_Exercise_
In the lines below, output everything from the first line through the line containing "MENTON sittdyna" exactly as it is. Pictures are not part of the output.
Segment Start: Source information
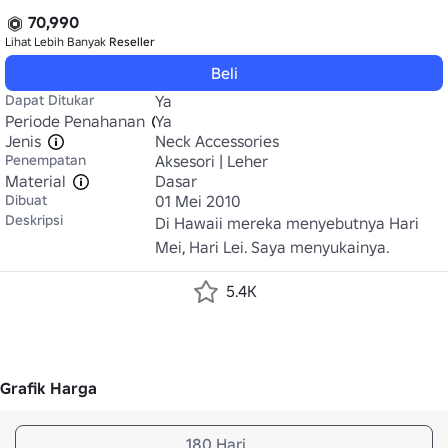
70,990
Lihat Lebih Banyak
Reseller
Beli
Dapat Ditukar
Ya
Periode Penahanan
Ya
Jenis
Neck Accessories
Penempatan
Aksesori | Leher
Material
Dasar
Dibuat
01 Mei 2010
Deskripsi
Di Hawaii mereka menyebutnya Hari 
Mei, Hari Lei. Saya menyukainya.
5.4K
Grafik Harga
180 Hari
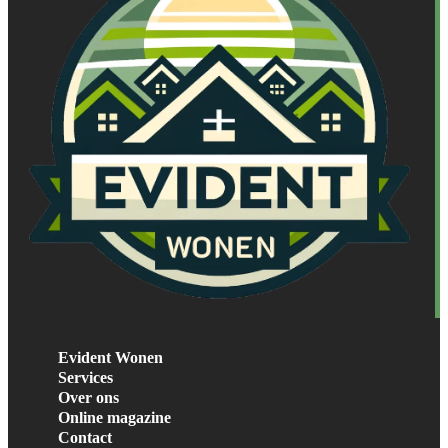
Evident Wonen
Services
Over ons
Online magazine
Contact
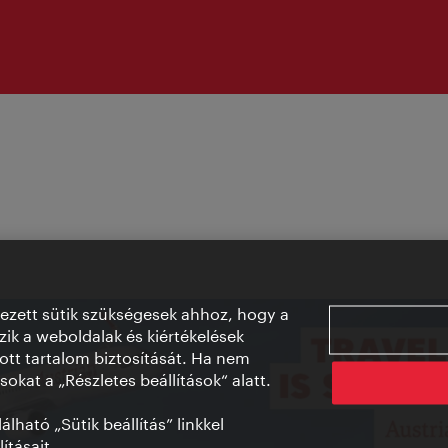
vezett sütik szükségesek ahhoz, hogy a
ik a weboldalak és kiértékelések
ott tartalom biztosítását. Ha nem
sokat a „Részletes beállítások“ alatt.
lható „Sütik beállítás” linkkel
ításait.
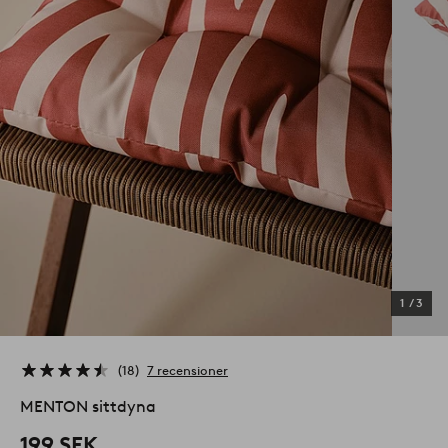
1
/
3
18
7 recensioner
MENTON sittdyna
199 SEK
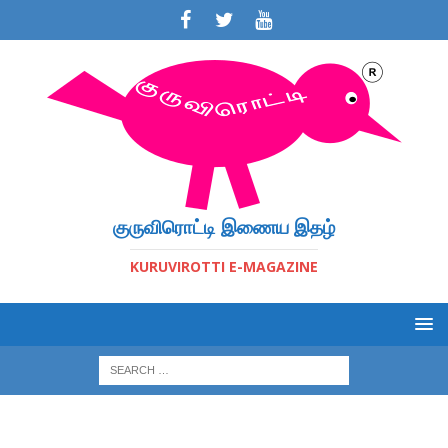
குருவிரொட்டி இணைய இதழ்
KURUVIROTTI E-MAGAZINE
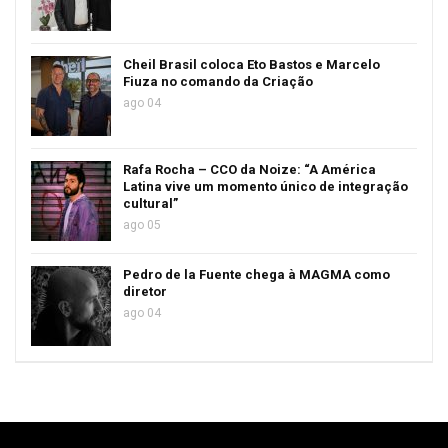
Cheil Brasil coloca Eto Bastos e Marcelo
Fiuza no comando da Criação
ago 04
Rafa Rocha – CCO da Noize: “A América
Latina vive um momento único de integração
cultural”
ago 05
Pedro de la Fuente chega à MAGMA como
diretor
ago 04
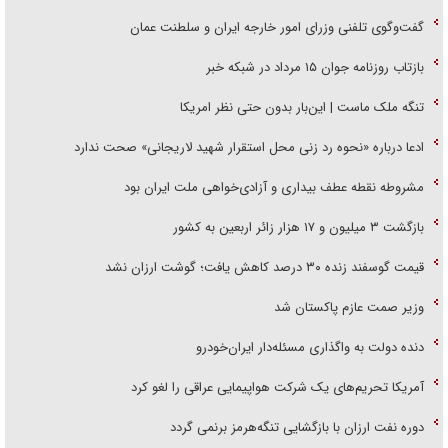
گفت‌وگوی تلفنی وزرای امور خارجه ایران و سلطنت عمان
بازتاب روزنامه جوان ۱۵ مرداد در شبکه خبر
تنگه ملک ماست | این‌بار بدون حتی نظر امریکا
ادعا درباره «نحوه رد زنی محل استقرار شهید لاریجانی» صحت ندارد
مشروطه نقطه عطف بیداری و آزادی‌خواهی ملت ایران بود
بازگشت ۳ میلیون و ۱۷ هزار زائر اربعین به کشور
قیمت گوسفند زنده ۳۰ درصد کاهش یافت؛ گوشت ارزان نشد
وزیر صمت عازم پاکستان شد
دنده دولت به واگذاری مسئله‌دار ایران‌خودرو
آمریکا تحریم‌های یک شرکت هواپیمایی عراقی را لغو کرد
دوره نفت ارزان با بازگشایی تنگه‌هرمز برنمی گردد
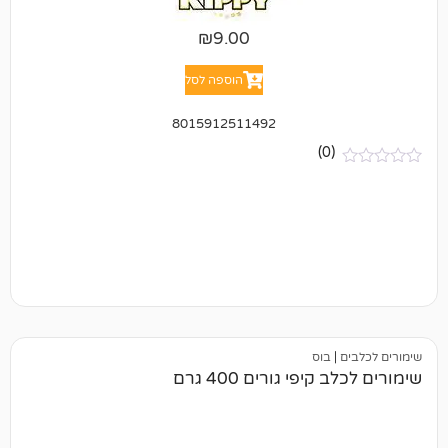
₪
9.00
הוספה לסל
8015912511492
(0)
בוס
פי גורים 400 גרם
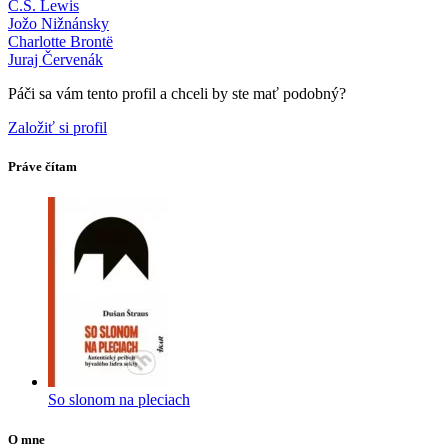
C.S. Lewis
Jožo Nižnánsky
Charlotte Brontë
Juraj Červenák
Páči sa vám tento profil a chceli by ste mať podobný?
Založiť si profil
Práve čítam
So slonom na pleciach
O mne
Segment End: Source information
_Result of the exercise_
70,990
Lihat Lebih Banyak
Reseller
Beli
Dapat Ditukar
Ya
Periode Penahanan
Ya
Jenis
Neck Accessories
Penempatan
Aksesori | Leher
Material
Dasar
Dibuat
01 Mei 2010
Deskripsi
Di Hawaii mereka menyebutnya Hari 
Mei, Hari Lei. Saya menyukainya.
5.4K
Grafik Harga
180 Hari
Evident Wonen
Services
Over ons
Online magazine
Contact
vezett sütik szükségesek ahhoz, hogy a
ik a weboldalak és kiértékelések
ott tartalom biztosítását. Ha nem
sokat a „Részletes beállítások“ alatt.
lható „Sütik beállítás” linkkel
ításait.
1
/
3
18
7 recensioner
MENTON sittdyna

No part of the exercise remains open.